Monday, January 11, 2010

Uncommon Common Sense

I propose that on days of poor air quality in the Kansas City metro area that the driving of cars be banned. The EPA wants to regulate when we can burn because of air quality issues in Kansas City. Let me state that it is my belief that while we may push those air quality numbers to a higher level, pasture burning is not the cause for alarm. The air quality is pushed to the brink because of all the cars being driven in the Kansas City area.

You can't do that, it would hurt your business. Well, I suppose it would and those are the same reasons that limiting burning do not work for those of us in the Flint Hills. Research has proven that fire is necessary to maintain the integrity of the tallgrass prairie. Kansas State University research has also proven that cattle eat a more nutritious diet on pastures that have been burned in the spring. Therefore, they gain more weight, they are worth more money when the rancher sells them and the rancher makes more money (or loses less).
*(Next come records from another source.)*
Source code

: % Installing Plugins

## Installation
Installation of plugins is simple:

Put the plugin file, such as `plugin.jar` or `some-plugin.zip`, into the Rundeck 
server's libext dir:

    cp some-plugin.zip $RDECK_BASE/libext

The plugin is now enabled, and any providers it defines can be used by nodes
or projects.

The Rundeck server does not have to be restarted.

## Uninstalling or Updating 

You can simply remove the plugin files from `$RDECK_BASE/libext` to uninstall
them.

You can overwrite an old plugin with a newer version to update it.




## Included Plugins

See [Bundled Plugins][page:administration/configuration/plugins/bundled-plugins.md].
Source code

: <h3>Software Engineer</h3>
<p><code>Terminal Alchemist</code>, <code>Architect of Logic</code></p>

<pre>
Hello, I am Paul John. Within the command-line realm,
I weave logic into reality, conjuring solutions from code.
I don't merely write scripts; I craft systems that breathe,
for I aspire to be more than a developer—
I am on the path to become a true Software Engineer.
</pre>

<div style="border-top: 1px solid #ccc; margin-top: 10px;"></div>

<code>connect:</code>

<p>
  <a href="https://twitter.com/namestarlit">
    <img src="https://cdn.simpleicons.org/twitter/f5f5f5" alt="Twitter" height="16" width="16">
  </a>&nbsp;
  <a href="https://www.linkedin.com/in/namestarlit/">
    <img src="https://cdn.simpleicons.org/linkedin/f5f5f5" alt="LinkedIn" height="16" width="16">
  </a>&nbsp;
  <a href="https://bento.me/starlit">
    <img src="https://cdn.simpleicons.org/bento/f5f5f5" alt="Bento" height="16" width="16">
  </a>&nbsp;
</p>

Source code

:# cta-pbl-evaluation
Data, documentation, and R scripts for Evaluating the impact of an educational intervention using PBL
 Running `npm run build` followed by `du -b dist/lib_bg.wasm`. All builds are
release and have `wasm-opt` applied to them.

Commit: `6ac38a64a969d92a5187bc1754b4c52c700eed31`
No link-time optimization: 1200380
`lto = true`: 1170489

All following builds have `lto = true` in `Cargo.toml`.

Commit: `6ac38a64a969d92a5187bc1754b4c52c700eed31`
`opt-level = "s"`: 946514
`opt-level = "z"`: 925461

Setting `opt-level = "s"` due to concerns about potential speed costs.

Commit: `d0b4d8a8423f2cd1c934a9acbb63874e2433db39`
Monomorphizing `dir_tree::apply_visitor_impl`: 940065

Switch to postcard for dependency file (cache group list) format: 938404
The EPA would have us burn at different times of the year. Again, research has proven that earlier burning results in more water running off of the native range increasing soil erosion and allowing less water to infiltrate the ground and causing a lack of soil moisture. They have all of this information and yet they chose to ignore it.

What am I asking for. Well, I suppose I am asking for something novel, something very uncommon in government regulatory agencies with political appointees, common sense. All I am asking for is for the EPA to realize that the burning of the Flint Hills tallgrass prairie is necessary and only results in a very short, very temporary blip in air quality and to ignore it. In a matter of hours or days it will go away. In the meantime, we will maintain the last tallgrass prairie in the world. Remember, as ranchers we have spent our whole lives taking care of the prairie and we know what is best. Please contact your congressional representative and the EPA and ask them to use some uncommon, common sense.